Les deux prochaines années vont probablement permettre de clarifier pour des millions de personnes que les démocrates ne sont généralement pas dignes de confiance lorsqu’il s’agit de se battre pour les travailleurs. Cela mettra clairement sur la table la nécessité de l’indépendance politique de la classe ouvrière vis-à-vis des démocrates.

L’establishment s’opposera résolument à des mesures progressistes largement populaires comme l’assurance maladie pour tous, qui sont un anathème pour les responsables des finances de leurs entreprises. Sans un républicain à blâmer, ils seront obligés d’expliquer leur hostilité à la politique progressiste. La façon dont l’équipe et Bernie Sanders s’y prendront dans les deux prochaines années aura des conséquences dramatiques pour la gauche.

Battre la droite, construire la gauche

C’est comme si un siècle entier était condensé dans le cycle des actualités d’avant hier. Il est tout à fait possible que dans les deux prochaines semaines, d’autres manifestations d’extrême droite tentent d’empêcher un transfert de pouvoir, des manifestations ayant déjà été organisées dans un certain nombre d’États. L’extrême-droite a peut-être été un peu calmée par les concessions de Trump, bien que des manifestations aient déjà été organisées dans plusieurs villes et semblent se poursuivre.

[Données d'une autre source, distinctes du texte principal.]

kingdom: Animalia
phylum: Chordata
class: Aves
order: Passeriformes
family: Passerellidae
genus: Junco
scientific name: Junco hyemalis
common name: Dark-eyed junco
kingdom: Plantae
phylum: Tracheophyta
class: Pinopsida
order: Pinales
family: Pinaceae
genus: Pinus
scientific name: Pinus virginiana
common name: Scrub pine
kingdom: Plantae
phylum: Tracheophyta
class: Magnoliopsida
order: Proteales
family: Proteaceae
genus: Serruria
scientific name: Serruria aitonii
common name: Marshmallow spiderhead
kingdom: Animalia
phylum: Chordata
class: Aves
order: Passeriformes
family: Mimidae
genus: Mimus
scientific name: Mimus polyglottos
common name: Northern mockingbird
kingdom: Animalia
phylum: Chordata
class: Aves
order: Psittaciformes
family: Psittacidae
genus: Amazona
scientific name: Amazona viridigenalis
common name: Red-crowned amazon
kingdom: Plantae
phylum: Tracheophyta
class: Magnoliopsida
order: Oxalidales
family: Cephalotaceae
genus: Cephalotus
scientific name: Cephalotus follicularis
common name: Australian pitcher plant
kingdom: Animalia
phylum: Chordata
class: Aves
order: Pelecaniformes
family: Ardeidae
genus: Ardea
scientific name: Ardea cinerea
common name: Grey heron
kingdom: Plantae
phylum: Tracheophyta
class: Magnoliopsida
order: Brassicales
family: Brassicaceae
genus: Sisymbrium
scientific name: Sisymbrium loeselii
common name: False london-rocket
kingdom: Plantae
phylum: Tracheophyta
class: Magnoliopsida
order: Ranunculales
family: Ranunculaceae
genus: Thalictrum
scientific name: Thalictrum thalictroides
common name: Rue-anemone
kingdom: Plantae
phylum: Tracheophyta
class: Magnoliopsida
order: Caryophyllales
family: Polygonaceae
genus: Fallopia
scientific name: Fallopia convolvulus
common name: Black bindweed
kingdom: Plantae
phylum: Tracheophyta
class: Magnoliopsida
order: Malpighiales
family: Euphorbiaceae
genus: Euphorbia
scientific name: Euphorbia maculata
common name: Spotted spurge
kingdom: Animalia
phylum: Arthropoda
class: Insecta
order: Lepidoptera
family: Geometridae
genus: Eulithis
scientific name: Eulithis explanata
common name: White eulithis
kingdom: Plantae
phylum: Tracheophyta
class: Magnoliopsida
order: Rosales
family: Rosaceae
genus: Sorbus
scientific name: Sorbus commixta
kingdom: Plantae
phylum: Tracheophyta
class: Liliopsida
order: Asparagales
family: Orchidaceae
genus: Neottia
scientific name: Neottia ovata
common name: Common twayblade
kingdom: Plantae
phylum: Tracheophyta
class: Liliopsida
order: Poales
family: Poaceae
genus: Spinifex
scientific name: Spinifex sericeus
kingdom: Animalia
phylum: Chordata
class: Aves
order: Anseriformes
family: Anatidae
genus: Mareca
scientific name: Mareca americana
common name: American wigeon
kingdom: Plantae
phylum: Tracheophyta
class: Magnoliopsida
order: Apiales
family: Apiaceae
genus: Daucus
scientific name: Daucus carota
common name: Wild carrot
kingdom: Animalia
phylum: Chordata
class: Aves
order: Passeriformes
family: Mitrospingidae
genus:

Nous ne croyons pas que l’establishment démocrate ou l’État lui-même puisse ou veuille neutraliser cette menace, et il est crucial que la gauche et le mouvement ouvrier prennent l’initiative d’organiser des manifestations de masse pour faire taire l’extrême droite et unir la classe ouvrière au-delà de la couleur de peau autour d’un programme de changement réel. Partout où ils tentent de se tailler une place, nous devons nous y opposer en faisant preuve d’une grande unité de la classe ouvrière. Les dirigeants de la gauche et des syndicats ont un rôle énorme à jouer dans la popularisation de ce message, mais nous devons également poser rapidement les bases d’un parti indépendant qui représente les intérêts des travailleurs et des opprimés.

Nous devons rompre avec la politique de l’establishment capitaliste et nous organiser maintenant pour vaincre la droite et gagner les réformes cruciales nécessaires pour les travailleurs, sur la voie de la fin du système capitaliste qui engendre l’inégalité, le racisme, le sexisme et le fascisme.